Parmalat, Lactalis esce allo scoperto con l’11%

Nuovo attacco dei francesi al capitalismo italiano: dopo il fallimento delle mire di Groupama su Fonsai e lo stallo di Edf su Edison, è il colosso Lactalis a partire alla conquista di Parmalat con l’appoggio di SocGen. Il gruppo transalpino, forte di 10 miliardi di fatturato in tutto il mondo, ha ufficializzato di possedere l’11,42% di Collecchio, che supera il 14% considerando che al 7,28% diretto si affianca un equity swap (sempre costruito da SocGen) su un altro 7%, già esercitato per il 4,14%.
Una dichiarazione di guerra, corroborata dal fatto che Lactalis ha messo in chiaro di voler diventare l’azionista «industriale di riferimento» di Parmalat. Non solo Parigi è pronta a crescere ancora, senza però superare la soglia del 30%, limite oltre il quale scatterebbe l’Opa obbligatoria. L’invito potrebbe essere rivolto ai fondi esteri Skagen-Mackenzie-Zenit (15,3% del capitale). Ma questi hanno di recente smentito qualsiasi trattativa con Parigi e autorevoli fonti, nella serata di ieri, indicavano i francesi di Lactalis «al polo opposto» rispetto ai fondi, che puntano sull’italianità. Nei piani dei francesi la conquista di Parmalat deve comunque consumarsi senza offrire ai piccoli azionisti alcuna opportunità, così come voleva fare Groupama con il gruppo Ligresti prima di ricevere lo stop della Consob. L’attacco di Lactalis diventa realtà al termine di una giornata irreale in Borsa, dove Parmalat ha strappato al rialzo fino al 10%, per poi sgonfiarsi e chiudere a 2,5 euro (+0,8%) tra scambi pari al 9,8% del capitale. Un volume enorme, soprattutto se sommato al 10% di martedì e mercoledì. Il primo terreno di scontro è il rinnovo del consiglio di Parmalat (i termini per la presentazione delle liste scadono questo pomeriggio alle ore 18): ci saranno la squadra di Lactalis (che sembra pronta a salvare Bondi), quella dei fondi esteri che sono invece intenzionati a licenziare l’ad, i candidati di Intesa e quelli di Assogestioni.
L’unica risposta industriale italiana è quindi al momento quella di Ca de’ Sass. La superbanca vorrebbe assicurarne la «continuità» della gestione, facendo in modo che Bondi rimanga nel board (magari come presidente). Da tutelare, infatti, non c’è solo la storia del gruppo agroalimentare ma l’intera filiera del latte.
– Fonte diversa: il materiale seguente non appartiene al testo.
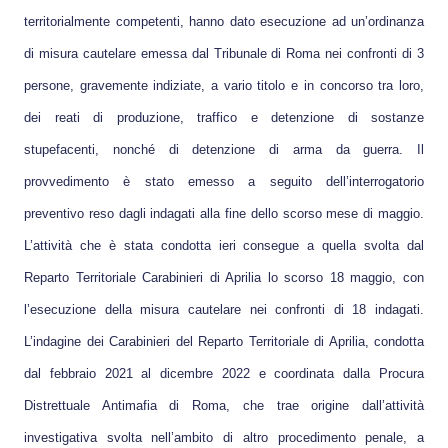
territorialmente competenti, hanno dato esecuzione ad un’ordinanza
di misura cautelare emessa dal Tribunale di Roma nei confronti di 3
persone, gravemente indiziate, a vario titolo e in concorso tra loro,
dei reati di produzione, traffico e detenzione di sostanze
stupefacenti, nonché di detenzione di arma da guerra. Il
provvedimento è stato emesso a seguito dell’interrogatorio
preventivo reso dagli indagati alla fine dello scorso mese di maggio.
L’attività che è stata condotta ieri consegue a quella svolta dal
Reparto Territoriale Carabinieri di Aprilia lo scorso 18 maggio, con
l’esecuzione della misura cautelare nei confronti di 18 indagati.
L’indagine dei Carabinieri del Reparto Territoriale di Aprilia, condotta
dal febbraio 2021 al dicembre 2022 e coordinata dalla Procura
Distrettuale Antimafia di Roma, che trae origine dall’attività
investigativa svolta nell’ambito di altro procedimento penale, a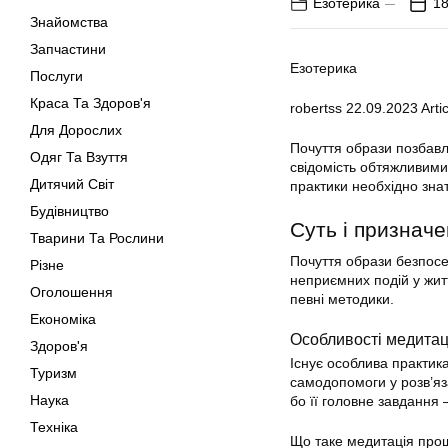
Езотерика
18
Знайомства
Запчастини
Езотерика
Послуги
Краса Та Здоров'я
robertss
22.09.2023
Artic
Для Дорослих
Почуття образи позбав
Одяг Та Взуття
свідомість обтяжливими
Дитячий Світ
практики необхідно знат
Будівництво
Суть і признач
Тварини Та Рослини
Почуття образи безпосе
Різне
неприємних подій у жит
Оголошення
певні методики.
Економіка
Особливості медитац
Здоров'я
Існує особлива практика
Туризм
самодопомоги у розв’яза
Наука
бо її головне завдання
Техніка
Що таке медитація про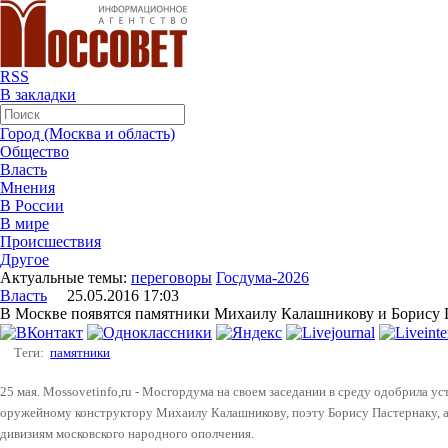
RSS
В закладки
Город (Москва и область)
Общество
Власть
Мнения
В России
В мире
Происшествия
Другое
Актуальные темы:
переговоры
Госдума-2026
Власть
25.05.2016 17:03
В Москве появятся памятники Михаилу Калашникову и Борису 
Теги:
памятники
25 мая. Mossovetinfo,ru - Мосгордума на своем заседании в среду одобрила 
оружейному конструктору Михаилу Калашникову, поэту Борису Пастернаку, а
дивизиям московского народного ополчения.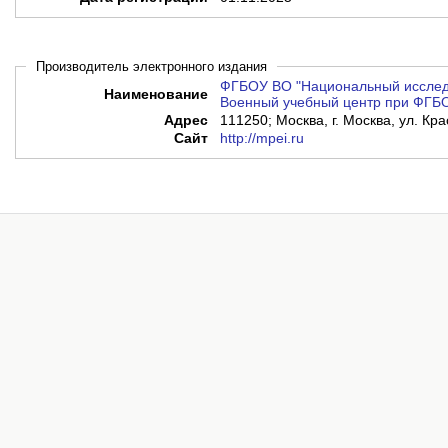
Производитель электронного издания
ФГБОУ ВО "Национальный исследо
Наименование
Военный учебный центр при ФГБ
Адрес
111250; Москва, г. Москва, ул. Кра
Сайт
http://mpei.ru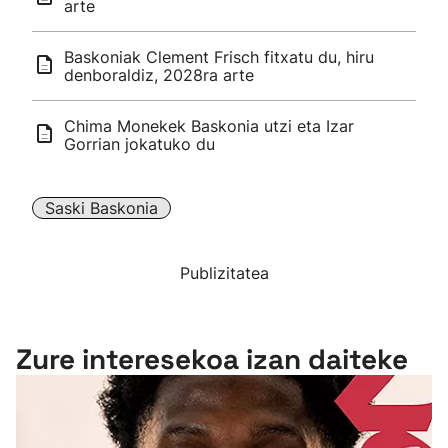
arte
Baskoniak Clement Frisch fitxatu du, hiru
denboraldiz, 2028ra arte
Chima Monekek Baskonia utzi eta Izar
Gorrian jokatuko du
Saski Baskonia
Publizitatea
Zure interesekoa izan daiteke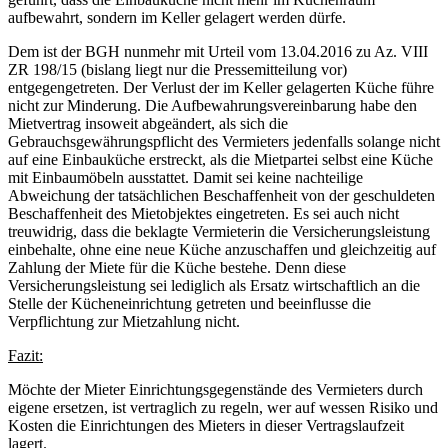
aufbewahrt, sondern im Keller gelagert werden dürfe.
Dem ist der BGH nunmehr mit Urteil vom 13.04.2016 zu Az. VIII
ZR 198/15 (bislang liegt nur die Pressemitteilung vor)
entgegengetreten. Der Verlust der im Keller gelagerten Küche führe
nicht zur Minderung. Die Aufbewahrungsvereinbarung habe den
Mietvertrag insoweit abgeändert, als sich die
Gebrauchsgewährungspflicht des Vermieters jedenfalls solange nicht
auf eine Einbauküche erstreckt, als die Mietpartei selbst eine Küche
mit Einbaumöbeln ausstattet. Damit sei keine nachteilige
Abweichung der tatsächlichen Beschaffenheit von der geschuldeten
Beschaffenheit des Mietobjektes eingetreten. Es sei auch nicht
treuwidrig, dass die beklagte Vermieterin die Versicherungsleistung
einbehalte, ohne eine neue Küche anzuschaffen und gleichzeitig auf
Zahlung der Miete für die Küche bestehe. Denn diese
Versicherungsleistung sei lediglich als Ersatz wirtschaftlich an die
Stelle der Kücheneinrichtung getreten und beeinflusse die
Verpflichtung zur Mietzahlung nicht.
Fazit:
Möchte der Mieter Einrichtungsgegenstände des Vermieters durch
eigene ersetzen, ist vertraglich zu regeln, wer auf wessen Risiko und
Kosten die Einrichtungen des Mieters in dieser Vertragslaufzeit
lagert.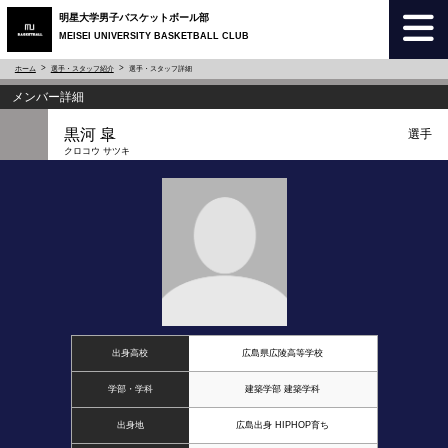
明星大学男子バスケットボール部
MEISEI UNIVERSITY BASKETBALL CLUB
ホーム
選手・スタッフ紹介
選手・スタッフ詳細
メンバー詳細
黒河 皐
選手
クロコウ サツキ
出身高校
広島県広陵高等学校
学部・学科
建築学部 建築学科
出身地
広島出身 HIPHOP育ち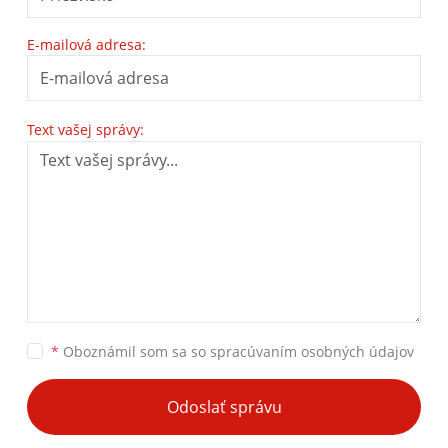
E-mailová adresa:
Text vašej správy:
*
Oboznámil som sa so
spracúvaním osobných údajov
Odoslať správu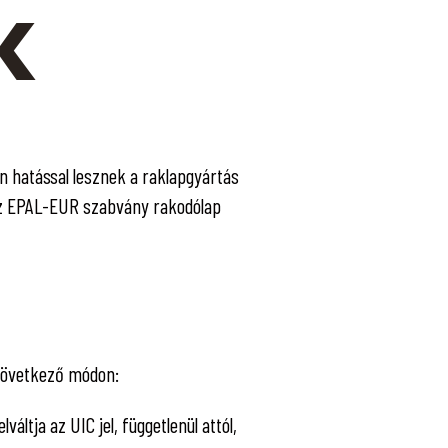
K
en hatással lesznek a raklapgyártás
 az EPAL-EUR szabvány rakodólap
 következő módon:
áltja az UIC jel, függetlenül attól,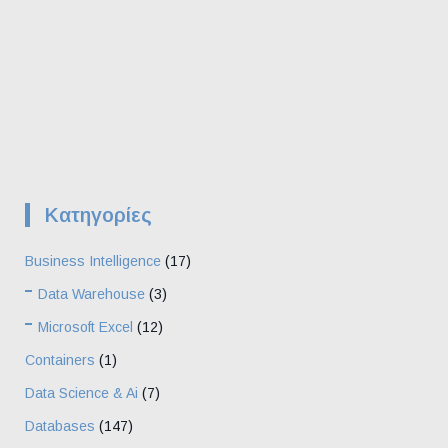
Kατηγορίες
Business Intelligence
(17)
Data Warehouse
(3)
Microsoft Excel
(12)
Containers
(1)
Data Science & Ai
(7)
Databases
(147)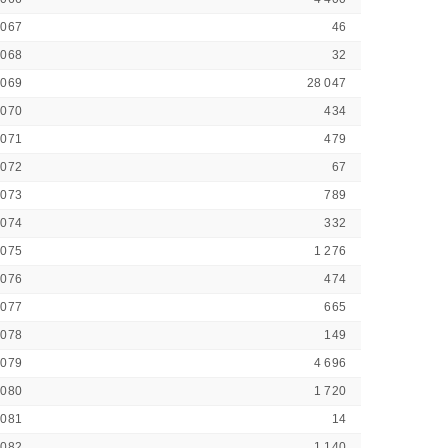
1067
46
1068
32
1069
28 047
1070
434
1071
479
1072
67
1073
789
1074
332
1075
1 276
1076
474
1077
665
1078
149
1079
4 696
1080
1 720
1081
14
1082
1 140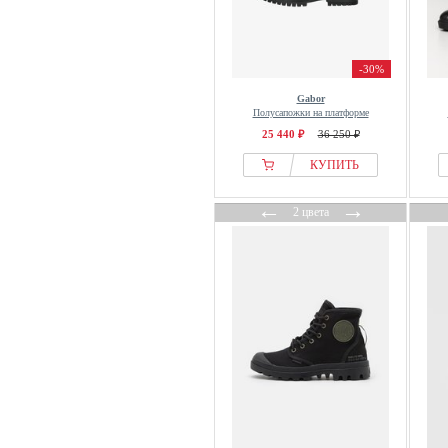
Natural World
Nelson
Nero Giardini
-30%
New Look
Gabor
New Rock
Полусапожки на платформе
25 440 ₽
36 250 ₽
Next
КУПИТЬ
Nine West
Only
←
→
2 цвета
Palado
Palado by Sila Sahin
Palladium
Panama Jack
Paul Green
Pavement
Pepe Jeans
Pikolinos
Pitas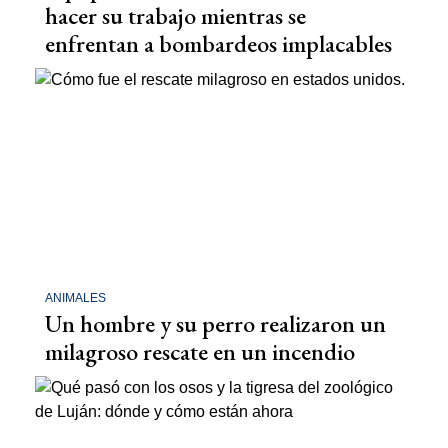
hacer su trabajo mientras se
enfrentan a bombardeos implacables
ANIMALES
Un hombre y su perro realizaron un
milagroso rescate en un incendio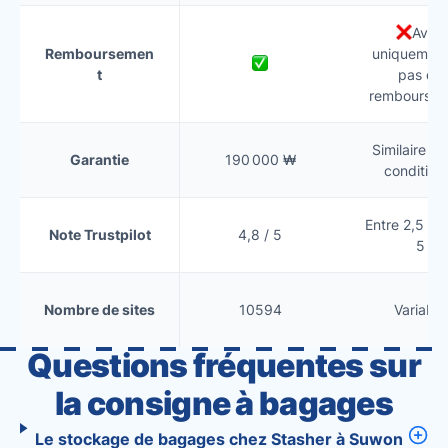
Avoir
Remboursemen
uniquement
t
pas de
remboursem
Similaire (s
Garantie
190 000 ₩
condition
Entre 2,5 et 
Note Trustpilot
4,8 / 5
5
Nombre de sites
10594
Variable
Questions fréquentes sur
la consigne à bagages
Le stockage de bagages chez Stasher à Suwon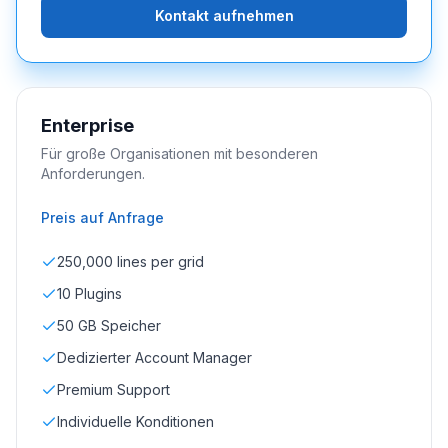
Kontakt aufnehmen
Enterprise
Für große Organisationen mit besonderen
Anforderungen.
Preis auf Anfrage
250,000 lines per grid
10 Plugins
50 GB Speicher
Dedizierter Account Manager
Premium Support
Individuelle Konditionen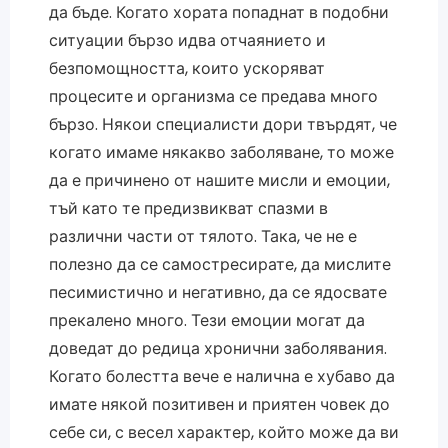
да бъде. Когато хората попаднат в подобни
ситуации бързо идва отчаянието и
безпомощността, които ускоряват
процесите и организма се предава много
бързо. Някои специалисти дори твърдят, че
когато имаме някакво заболяване, то може
да е причинено от нашите мисли и емоции,
тъй като те предизвикват спазми в
различни части от тялото. Така, че не е
полезно да се самостресирате, да мислите
песимистично и негативно, да се ядосвате
прекалено много. Тези емоции могат да
доведат до редица хронични заболявания.
Когато болестта вече е налична е хубаво да
имате някой позитивен и приятен човек до
себе си, с весел характер, който може да ви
Un aspetto molto sentito nei palazzi politici italiani, dove il ministro per lo Sviluppo economico, Paolo Romani si è detto «molto favorevole» a una cordata italiana. Stando ai numeri, la difesa di Ca de’ Sass (cui fa capo il 2,4%) appare però disperata visto che la composizione del cda dipende da un criterio proporzionale. A meno che, da qui al primo di aprile (termine ultimo per rastrellare le azioni e votare) non prenda corpo una cordata di «interesse nazionale», magari con qualche Fondazione. Al momento solo Granarolo ha aperto a un interesse, mentre nicchiano gli altri potenziali protagonisti e la stessa Mediobanca (titolare dell’1,9%) sembra disposta a muovere solo in presenza di un progetto serio.
Lactalis rivendica comunque un progetto industriale e proprio per questo di voler evitare l’Opa.

Il gruppo della famiglia Besnier - già presente in Italia da 14 anni con i marchi Galbani, Locatelli, Invernizzi e Cademartori - aggiunge che punterebbe a fare in modo che entrambi i gruppi offrano una gamma completa di prodotti nelle industrie lattiero-casearie. In particolare «la capillare presenza di Lactalis a livello mondiale potrebbe rappresentare un volano di espansione per Parmalat», di cui i francesi valorizzerebbero i marchi.